Did Mayor Yenni’s Economic Development Committee provide funding for any projects that will actually impact Kenner’s Economic Development? Of course not.These projects will create ZERO new jobs in Kenner. They will create ZERO new businesses in Kenner and they do nothing to secure Kenner’s financial future.
In fact, as I asked last month, since these bonds are tied to Sales Tax revenue, what happens if the Esplanade Mall continues to decline or closes? What happens to these bonds if Kenner residents cut back on their purchases if Governor Jindal’s plan to increase the state sales tax passes? What if more Kenner residents use the internet for their purchases and create no sales tax revenue for the state or city?On Monday, the City of Stockton, CA, became the latest, and largest, US city to file for bankruptcy protection because it is unable to continue to pay its bondholders.
Yet, Mayor Yenni wants to put Kenner in the same precarious financial position as Stockton and dozens of other US cities, while creating no new jobs or businesses or paying for any badly needed infrastructure or police or fire equipment.
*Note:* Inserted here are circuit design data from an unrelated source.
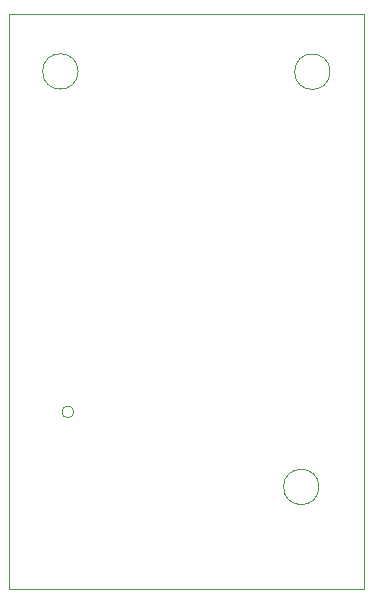
<source format=gm1>
G04 #@! TF.GenerationSoftware,KiCad,Pcbnew,5.1.5-52549c5~86~ubuntu19.04.1*
G04 #@! TF.CreationDate,2020-05-05T22:35:55+02:00*
G04 #@! TF.ProjectId,NotSoTinyDimmer,4e6f7453-6f54-4696-9e79-44696d6d6572,1.3.3*
G04 #@! TF.SameCoordinates,Original*
G04 #@! TF.FileFunction,Profile,NP*
%FSLAX46Y46*%
G04 Gerber Fmt 4.6, Leading zero omitted, Abs format (unit mm)*
G04 Created by KiCad (PCBNEW 5.1.5-52549c5~86~ubuntu19.04.1) date 2020-05-05 22:35:55*
%MOMM*%
%LPD*%
G04 APERTURE LIST*
%ADD10C,0.050000*%
G04 APERTURE END LIST*
D10*
X139793600Y-101650800D02*
G75*
G03X139793600Y-101650800I-500000J0D01*
G01*
X160554800Y-108000800D02*
G75*
G03X160554800Y-108000800I-1500000J0D01*
G01*
X161494600Y-72847200D02*
G75*
G03X161494600Y-72847200I-1500000J0D01*
G01*
X140158600Y-72821800D02*
G75*
G03X140158600Y-72821800I-1500000J0D01*
G01*
X134328000Y-116670000D02*
X164328000Y-116670000D01*
X164328000Y-67983100D02*
X164328000Y-116670000D01*
X134328000Y-67983100D02*
X164328000Y-67983100D01*
X134328000Y-67983100D02*
X134328000Y-116670000D01*
M02*

</source>
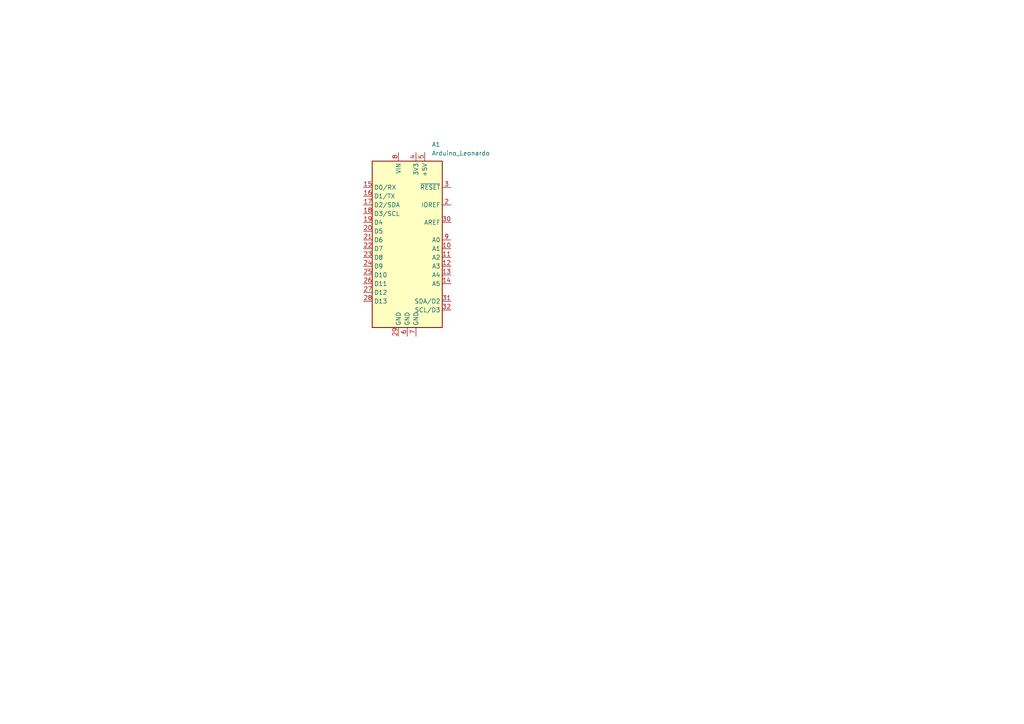
<source format=kicad_sch>
(kicad_sch (version 20211123) (generator eeschema)

  (uuid e63e39d7-6ac0-4ffd-8aa3-1841a4541b55)

  (paper "A4")

  


  (symbol (lib_id "MCU_Module:Arduino_Leonardo") (at 118.11 69.596 0) (unit 1)
    (in_bom yes) (on_board yes) (fields_autoplaced)
    (uuid fe0e0249-3be8-4c20-a851-d954078831f2)
    (property "Reference" "A1" (id 0) (at 125.2094 41.91 0)
      (effects (font (size 1.27 1.27)) (justify left))
    )
    (property "Value" "" (id 1) (at 125.2094 44.45 0)
      (effects (font (size 1.27 1.27)) (justify left))
    )
    (property "Footprint" "" (id 2) (at 118.11 69.596 0)
      (effects (font (size 1.27 1.27) italic) hide)
    )
    (property "Datasheet" "https://www.arduino.cc/en/Main/ArduinoBoardLeonardo" (id 3) (at 118.11 69.596 0)
      (effects (font (size 1.27 1.27)) hide)
    )
    (pin "1" (uuid 58105bfb-c26f-45a7-bb63-e05c168b8e4d))
    (pin "10" (uuid 7b310948-e6b0-4a8e-b94b-78c1eff28029))
    (pin "11" (uuid e64a447c-8ab1-4920-a2ee-50db32043c3c))
    (pin "12" (uuid cd8bfe48-613c-4adc-8292-d3270f8384d3))
    (pin "13" (uuid 9267f902-94d2-42e3-9a33-d899f9eb71ec))
    (pin "14" (uuid ceef6dae-e021-4a79-a861-ccfda391a1cd))
    (pin "15" (uuid 6b2043ce-226c-45c8-a14b-f34a6fd7c49d))
    (pin "16" (uuid 8a532a5e-bef9-4902-a8e4-8351de1e5086))
    (pin "17" (uuid 2fe66b2e-978e-4e6c-b251-5253fa1dc1c2))
    (pin "18" (uuid cc891e33-a06d-4582-abfe-0887fafb0db0))
    (pin "19" (uuid 58bb7f02-3c9b-41fa-93fc-562524c8568b))
    (pin "2" (uuid c0301b93-3798-4740-b387-f3090f1177ca))
    (pin "20" (uuid bf80c38d-e167-467f-8858-93dcf8b56c3b))
    (pin "21" (uuid 37582cb1-6992-4307-995c-f8fb2472782b))
    (pin "22" (uuid 4fd18c5b-d0ef-4683-afc4-b77099c0e169))
    (pin "23" (uuid 3df661c5-2398-44e7-ac56-be6dc19731d6))
    (pin "24" (uuid eaac1540-b5d6-4e0c-a466-3e2f29ffa086))
    (pin "25" (uuid d5796778-9907-443d-acb6-e32fcd4e5e4d))
    (pin "26" (uuid 44c9c9f2-f8a5-4a8f-afcc-f58e5ee8e4bd))
    (pin "27" (uuid 8319f677-36ef-4449-a9e9-2f32a7cd54e6))
    (pin "28" (uuid 4424fdbc-e142-4d61-8248-6eabf2cd99f8))
    (pin "29" (uuid ddc5c586-6cee-4d5b-aa58-f7c11d3db320))
    (pin "3" (uuid 3f327f3e-9c88-4ce8-98c5-a0eb1864f527))
    (pin "30" (uuid 4dfcd94b-440e-45d8-ba61-e0e18e3022c5))
    (pin "31" (uuid 4a9b03d5-c37a-47e7-a57e-aa8237c52d5d))
    (pin "32" (uuid 9488ae53-774b-40db-8206-7974cd036c13))
    (pin "4" (uuid 01effde0-00be-4c57-811e-1052eb919ac1))
    (pin "5" (uuid c6b6032f-d912-4e54-a899-cbae3e16a820))
    (pin "6" (uuid 4e16fedc-a38b-401e-a5de-03896de0e471))
    (pin "7" (uuid 9be0b10d-6bca-48d2-ba72-ee015a4156c6))
    (pin "8" (uuid f0d7ac3b-f6cd-4c23-ad20-cb3586cc6f21))
    (pin "9" (uuid c42f4843-8f2b-4252-b6c8-501cefe2773e))
  )

  (sheet_instances
    (path "/" (page "1"))
  )

  (symbol_instances
    (path "/fe0e0249-3be8-4c20-a851-d954078831f2"
      (reference "A1") (unit 1) (value "Arduino_Leonardo") (footprint "Module:Arduino_UNO_R3")
    )
  )
)

</source>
Of course, in 2033, who knows where Mayor Yenni or the current city council will be. We do know that none of them will be around to pick up the pieces.The Mayor and his Economic Development Committee are convinced that Kenner will undergo a “renaissance” if we put some trees in medians and add some bike paths.
At the Mayor’s recent “Listening Session”, not one person said, “Let’s increase our city’s debt by 32% and build some bike paths.”
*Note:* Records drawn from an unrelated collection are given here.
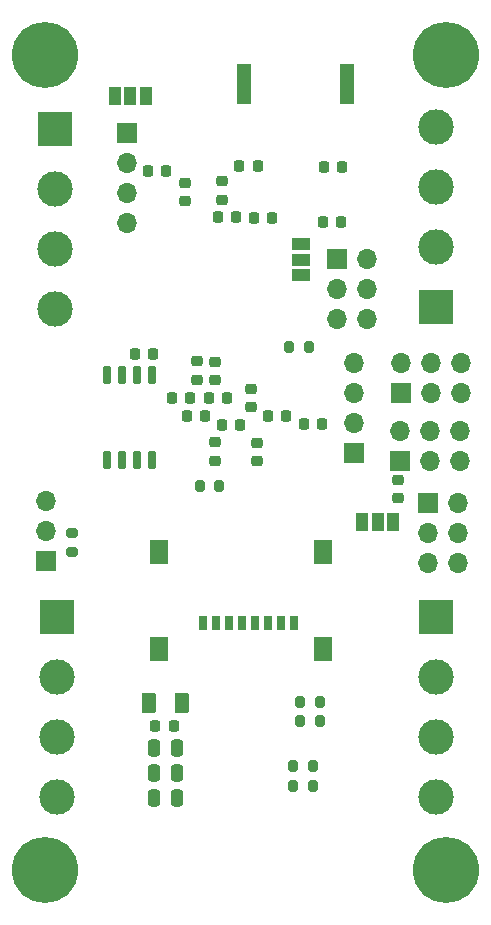
<source format=gbr>
%TF.GenerationSoftware,KiCad,Pcbnew,7.0.5*%
%TF.CreationDate,2023-08-27T23:52:23-07:00*%
%TF.ProjectId,Lyra V2,4c797261-2056-4322-9e6b-696361645f70,rev?*%
%TF.SameCoordinates,Original*%
%TF.FileFunction,Soldermask,Bot*%
%TF.FilePolarity,Negative*%
%FSLAX46Y46*%
G04 Gerber Fmt 4.6, Leading zero omitted, Abs format (unit mm)*
G04 Created by KiCad (PCBNEW 7.0.5) date 2023-08-27 23:52:23*
%MOMM*%
%LPD*%
G01*
G04 APERTURE LIST*
G04 Aperture macros list*
%AMRoundRect*
0 Rectangle with rounded corners*
0 $1 Rounding radius*
0 $2 $3 $4 $5 $6 $7 $8 $9 X,Y pos of 4 corners*
0 Add a 4 corners polygon primitive as box body*
4,1,4,$2,$3,$4,$5,$6,$7,$8,$9,$2,$3,0*
0 Add four circle primitives for the rounded corners*
1,1,$1+$1,$2,$3*
1,1,$1+$1,$4,$5*
1,1,$1+$1,$6,$7*
1,1,$1+$1,$8,$9*
0 Add four rect primitives between the rounded corners*
20,1,$1+$1,$2,$3,$4,$5,0*
20,1,$1+$1,$4,$5,$6,$7,0*
20,1,$1+$1,$6,$7,$8,$9,0*
20,1,$1+$1,$8,$9,$2,$3,0*%
G04 Aperture macros list end*
%ADD10RoundRect,0.225000X-0.250000X0.225000X-0.250000X-0.225000X0.250000X-0.225000X0.250000X0.225000X0*%
%ADD11R,3.000000X3.000000*%
%ADD12C,3.000000*%
%ADD13R,1.700000X1.700000*%
%ADD14O,1.700000X1.700000*%
%ADD15C,5.600000*%
%ADD16R,1.500000X1.000000*%
%ADD17RoundRect,0.225000X-0.225000X-0.250000X0.225000X-0.250000X0.225000X0.250000X-0.225000X0.250000X0*%
%ADD18RoundRect,0.225000X0.250000X-0.225000X0.250000X0.225000X-0.250000X0.225000X-0.250000X-0.225000X0*%
%ADD19RoundRect,0.150000X0.150000X-0.650000X0.150000X0.650000X-0.150000X0.650000X-0.150000X-0.650000X0*%
%ADD20RoundRect,0.200000X-0.200000X-0.275000X0.200000X-0.275000X0.200000X0.275000X-0.200000X0.275000X0*%
%ADD21RoundRect,0.225000X0.225000X0.250000X-0.225000X0.250000X-0.225000X-0.250000X0.225000X-0.250000X0*%
%ADD22R,1.000000X1.500000*%
%ADD23R,1.500000X2.000000*%
%ADD24R,0.800000X1.200000*%
%ADD25RoundRect,0.200000X0.200000X0.275000X-0.200000X0.275000X-0.200000X-0.275000X0.200000X-0.275000X0*%
%ADD26RoundRect,0.250000X-0.250000X-0.475000X0.250000X-0.475000X0.250000X0.475000X-0.250000X0.475000X0*%
%ADD27RoundRect,0.200000X0.275000X-0.200000X0.275000X0.200000X-0.275000X0.200000X-0.275000X-0.200000X0*%
%ADD28R,1.300000X3.400000*%
%ADD29RoundRect,0.250000X-0.375000X-0.625000X0.375000X-0.625000X0.375000X0.625000X-0.375000X0.625000X0*%
%ADD30RoundRect,0.218750X0.218750X0.256250X-0.218750X0.256250X-0.218750X-0.256250X0.218750X-0.256250X0*%
G04 APERTURE END LIST*
D10*
%TO.C,C25*%
X120345200Y-93433600D03*
X120345200Y-94983600D03*
%TD*%
D11*
%TO.C,J5*%
X136017000Y-86487000D03*
D12*
X136017000Y-81407000D03*
X136017000Y-76327000D03*
X136017000Y-71247000D03*
%TD*%
D11*
%TO.C,J2*%
X103784400Y-71399400D03*
D12*
X103784400Y-76479400D03*
X103784400Y-81559400D03*
X103784400Y-86639400D03*
%TD*%
D13*
%TO.C,J4*%
X135356600Y-103098600D03*
D14*
X137896600Y-103098600D03*
X135356600Y-105638600D03*
X137896600Y-105638600D03*
X135356600Y-108178600D03*
X137896600Y-108178600D03*
%TD*%
D13*
%TO.C,J10*%
X109829600Y-71780400D03*
D14*
X109829600Y-74320400D03*
X109829600Y-76860400D03*
X109829600Y-79400400D03*
%TD*%
D13*
%TO.C,J11*%
X129108200Y-98856800D03*
D14*
X129108200Y-96316800D03*
X129108200Y-93776800D03*
X129108200Y-91236800D03*
%TD*%
D13*
%TO.C,J12*%
X102998400Y-108013999D03*
D14*
X102998400Y-105473999D03*
X102998400Y-102933999D03*
%TD*%
D11*
%TO.C,J6*%
X135991600Y-112750600D03*
D12*
X135991600Y-117830600D03*
X135991600Y-122910600D03*
X135991600Y-127990600D03*
%TD*%
D15*
%TO.C,H3*%
X136900000Y-134150000D03*
%TD*%
D11*
%TO.C,J3*%
X103911400Y-112725200D03*
D12*
X103911400Y-117805200D03*
X103911400Y-122885200D03*
X103911400Y-127965200D03*
%TD*%
D15*
%TO.C,H4*%
X102900000Y-134150000D03*
%TD*%
%TO.C,H2*%
X136850000Y-65150000D03*
%TD*%
%TO.C,H1*%
X102900000Y-65150000D03*
%TD*%
D13*
%TO.C,J9*%
X132969000Y-99542600D03*
D14*
X132969000Y-97002600D03*
X135509000Y-99542600D03*
X135509000Y-97002600D03*
X138049000Y-99542600D03*
X138049000Y-97002600D03*
%TD*%
D13*
%TO.C,J7*%
X127660000Y-82420000D03*
D14*
X130200000Y-82420000D03*
X127660000Y-84960000D03*
X130200000Y-84960000D03*
X127660000Y-87500000D03*
X130200000Y-87500000D03*
%TD*%
D13*
%TO.C,J8*%
X133045200Y-93776800D03*
D14*
X133045200Y-91236800D03*
X135585200Y-93776800D03*
X135585200Y-91236800D03*
X138125200Y-93776800D03*
X138125200Y-91236800D03*
%TD*%
D16*
%TO.C,JP5*%
X124600000Y-83775000D03*
X124600000Y-82475000D03*
X124600000Y-81175000D03*
%TD*%
D17*
%TO.C,C26*%
X126550000Y-74650000D03*
X128100000Y-74650000D03*
%TD*%
D18*
%TO.C,C12*%
X117875000Y-77400000D03*
X117875000Y-75850000D03*
%TD*%
D19*
%TO.C,U5*%
X111988600Y-99459600D03*
X110718600Y-99459600D03*
X109448600Y-99459600D03*
X108178600Y-99459600D03*
X108178600Y-92259600D03*
X109448600Y-92259600D03*
X110718600Y-92259600D03*
X111988600Y-92259600D03*
%TD*%
D17*
%TO.C,C13*%
X120586200Y-78917800D03*
X122136200Y-78917800D03*
%TD*%
D20*
%TO.C,R7*%
X124524000Y-121513800D03*
X126174000Y-121513800D03*
%TD*%
D21*
%TO.C,C28*%
X128000000Y-79300000D03*
X126450000Y-79300000D03*
%TD*%
%TO.C,C16*%
X113150000Y-74975000D03*
X111600000Y-74975000D03*
%TD*%
%TO.C,C11*%
X119125000Y-78875000D03*
X117575000Y-78875000D03*
%TD*%
%TO.C,C18*%
X112090800Y-90474800D03*
X110540800Y-90474800D03*
%TD*%
D22*
%TO.C,JP2*%
X108850000Y-68625000D03*
X110150000Y-68625000D03*
X111450000Y-68625000D03*
%TD*%
D23*
%TO.C,J13*%
X126477400Y-115443000D03*
X112587400Y-115443000D03*
X112587400Y-107243000D03*
X126477400Y-107243000D03*
D24*
X116307400Y-113243000D03*
X117407400Y-113243000D03*
X118507400Y-113243000D03*
X119607400Y-113243000D03*
X120707400Y-113243000D03*
X121807400Y-113243000D03*
X122907400Y-113243000D03*
X124007400Y-113243000D03*
%TD*%
D25*
%TO.C,R8*%
X125600000Y-127050000D03*
X123950000Y-127050000D03*
%TD*%
D26*
%TO.C,C5*%
X112175000Y-128025000D03*
X114075000Y-128025000D03*
%TD*%
D27*
%TO.C,R13*%
X105173400Y-107234000D03*
X105173400Y-105584000D03*
%TD*%
D28*
%TO.C,LS1*%
X119750000Y-67625000D03*
X128450000Y-67625000D03*
%TD*%
D25*
%TO.C,R6*%
X126174000Y-119938800D03*
X124524000Y-119938800D03*
%TD*%
D17*
%TO.C,C23*%
X124815600Y-96367600D03*
X126365600Y-96367600D03*
%TD*%
D18*
%TO.C,C30*%
X117348000Y-99504800D03*
X117348000Y-97954800D03*
%TD*%
D22*
%TO.C,JP1*%
X132400000Y-104675000D03*
X131100000Y-104675000D03*
X129800000Y-104675000D03*
%TD*%
D18*
%TO.C,C29*%
X115773200Y-92633800D03*
X115773200Y-91083800D03*
%TD*%
D21*
%TO.C,C17*%
X123355400Y-95732600D03*
X121805400Y-95732600D03*
%TD*%
D29*
%TO.C,F2*%
X111725000Y-120050000D03*
X114525000Y-120050000D03*
%TD*%
D25*
%TO.C,R14*%
X117690400Y-101625400D03*
X116040400Y-101625400D03*
%TD*%
D10*
%TO.C,C19*%
X114775000Y-76000000D03*
X114775000Y-77550000D03*
%TD*%
D17*
%TO.C,C15*%
X117919200Y-96494600D03*
X119469200Y-96494600D03*
%TD*%
D30*
%TO.C,FB1*%
X113825000Y-122000000D03*
X112250000Y-122000000D03*
%TD*%
D18*
%TO.C,C9*%
X132816600Y-102679800D03*
X132816600Y-101129800D03*
%TD*%
D26*
%TO.C,C6*%
X112175000Y-125975000D03*
X114075000Y-125975000D03*
%TD*%
D17*
%TO.C,C20*%
X116801600Y-94157800D03*
X118351600Y-94157800D03*
%TD*%
D20*
%TO.C,R19*%
X123609600Y-89839800D03*
X125259600Y-89839800D03*
%TD*%
%TO.C,R9*%
X123924999Y-125375000D03*
X125574999Y-125375000D03*
%TD*%
D21*
%TO.C,C27*%
X116497400Y-95707200D03*
X114947400Y-95707200D03*
%TD*%
D18*
%TO.C,C22*%
X117297200Y-92672200D03*
X117297200Y-91122200D03*
%TD*%
D26*
%TO.C,C7*%
X112175000Y-123850000D03*
X114075000Y-123850000D03*
%TD*%
D21*
%TO.C,C21*%
X115202000Y-94208600D03*
X113652000Y-94208600D03*
%TD*%
D18*
%TO.C,C24*%
X120904000Y-99530200D03*
X120904000Y-97980200D03*
%TD*%
D21*
%TO.C,C10*%
X120917000Y-74549000D03*
X119367000Y-74549000D03*
%TD*%
M02*

</source>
While I haven't ridden my bike in over a year, I have nothing against bike paths. I just don't think I should have to pay for them for the next 20 years.So, this bond refinancing and added debt for Kenner creates no new jobs or businesses, and will hamstring Kenner’s finances for the next 20 years. Sounds like a great deal, right?
Two years ago, when Mayor Yenni tried to double the property taxes in Kenner, he spoke at every Civic Association that would have him and tried to sell Kenner on his vision then. Obviously, that tactic didn’t work and the Mayor’s property tax plan went down in flames as Kenner residents didn’t drink the Mayor’s Kool-Aid.Now, Yenni wants to ram this through the Kenner City Council before the people of Kenner, even some Council members, even know what hit them.
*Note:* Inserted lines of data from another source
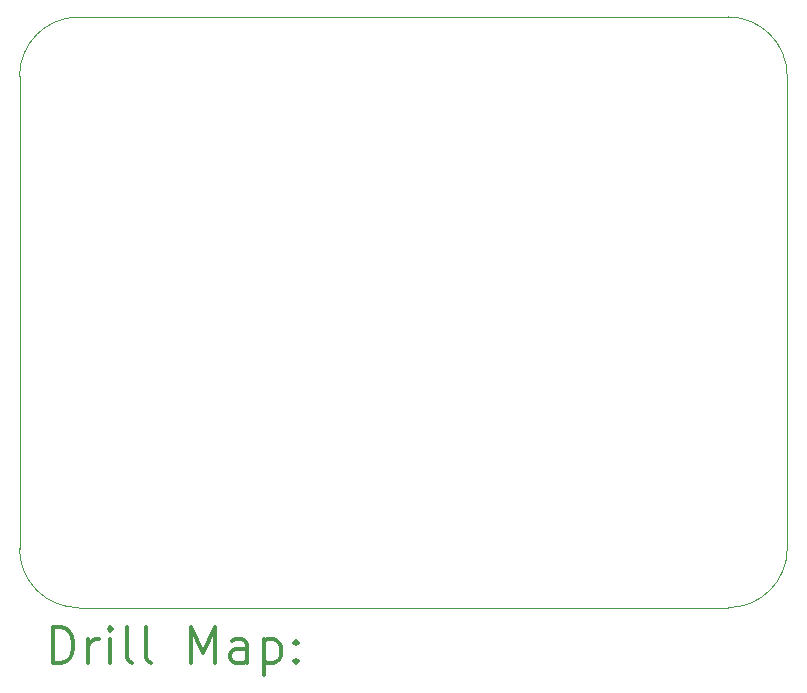
<source format=gbr>
%FSLAX45Y45*%
G04 Gerber Fmt 4.5, Leading zero omitted, Abs format (unit mm)*
G04 Created by KiCad (PCBNEW 5.1.12-84ad8e8a86~92~ubuntu20.04.1) date 2021-11-28 14:42:28*
%MOMM*%
%LPD*%
G01*
G04 APERTURE LIST*
%TA.AperFunction,Profile*%
%ADD10C,0.050000*%
%TD*%
%ADD11C,0.200000*%
%ADD12C,0.300000*%
G04 APERTURE END LIST*
D10*
X4300000Y-17300000D02*
G75*
G02*
X3800000Y-16800000I0J500000D01*
G01*
X10300000Y-16800000D02*
G75*
G02*
X9800000Y-17300000I-500000J0D01*
G01*
X9800000Y-12298999D02*
G75*
G02*
X10300000Y-12800000I0J-500001D01*
G01*
X3800000Y-12800000D02*
G75*
G02*
X4300000Y-12300000I500000J0D01*
G01*
X9800000Y-12298999D02*
X4300000Y-12300000D01*
X10300000Y-16800000D02*
X10300000Y-12800000D01*
X4300000Y-17300000D02*
X9800000Y-17300000D01*
X3800000Y-16800000D02*
X3800000Y-12800000D01*
D11*
D12*
X4083928Y-17768214D02*
X4083928Y-17468214D01*
X4155357Y-17468214D01*
X4198214Y-17482500D01*
X4226786Y-17511072D01*
X4241071Y-17539643D01*
X4255357Y-17596786D01*
X4255357Y-17639643D01*
X4241071Y-17696786D01*
X4226786Y-17725357D01*
X4198214Y-17753929D01*
X4155357Y-17768214D01*
X4083928Y-17768214D01*
X4383928Y-17768214D02*
X4383928Y-17568214D01*
X4383928Y-17625357D02*
X4398214Y-17596786D01*
X4412500Y-17582500D01*
X4441071Y-17568214D01*
X4469643Y-17568214D01*
X4569643Y-17768214D02*
X4569643Y-17568214D01*
X4569643Y-17468214D02*
X4555357Y-17482500D01*
X4569643Y-17496786D01*
X4583928Y-17482500D01*
X4569643Y-17468214D01*
X4569643Y-17496786D01*
X4755357Y-17768214D02*
X4726786Y-17753929D01*
X4712500Y-17725357D01*
X4712500Y-17468214D01*
X4912500Y-17768214D02*
X4883928Y-17753929D01*
X4869643Y-17725357D01*
X4869643Y-17468214D01*
X5255357Y-17768214D02*
X5255357Y-17468214D01*
X5355357Y-17682500D01*
X5455357Y-17468214D01*
X5455357Y-17768214D01*
X5726786Y-17768214D02*
X5726786Y-17611072D01*
X5712500Y-17582500D01*
X5683928Y-17568214D01*
X5626786Y-17568214D01*
X5598214Y-17582500D01*
X5726786Y-17753929D02*
X5698214Y-17768214D01*
X5626786Y-17768214D01*
X5598214Y-17753929D01*
X5583928Y-17725357D01*
X5583928Y-17696786D01*
X5598214Y-17668214D01*
X5626786Y-17653929D01*
X5698214Y-17653929D01*
X5726786Y-17639643D01*
X5869643Y-17568214D02*
X5869643Y-17868214D01*
X5869643Y-17582500D02*
X5898214Y-17568214D01*
X5955357Y-17568214D01*
X5983928Y-17582500D01*
X5998214Y-17596786D01*
X6012500Y-17625357D01*
X6012500Y-17711072D01*
X5998214Y-17739643D01*
X5983928Y-17753929D01*
X5955357Y-17768214D01*
X5898214Y-17768214D01*
X5869643Y-17753929D01*
X6141071Y-17739643D02*
X6155357Y-17753929D01*
X6141071Y-17768214D01*
X6126786Y-17753929D01*
X6141071Y-17739643D01*
X6141071Y-17768214D01*
X6141071Y-17582500D02*
X6155357Y-17596786D01*
X6141071Y-17611072D01*
X6126786Y-17596786D01*
X6141071Y-17582500D01*
X6141071Y-17611072D01*
M02*

</source>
Is it any wonder that Mayor Yenni isn’t having any public hearings about this and hasn’t given the Kenner City Council enough time to poll their residents and learn what the people of Kenner want?Obviously, Mayor Yenni doesn’t want you to know, even if you’ll be stuck with the tab for the next 20 years.
Hopefully, the City Council will have the fortitude to slow down Mayor Yenni’s “Vision” and get some input from their constituents.
If not, I sure hope you enjoy your shiny new bike paths.
You’ll be paying for them every year for the next two decades.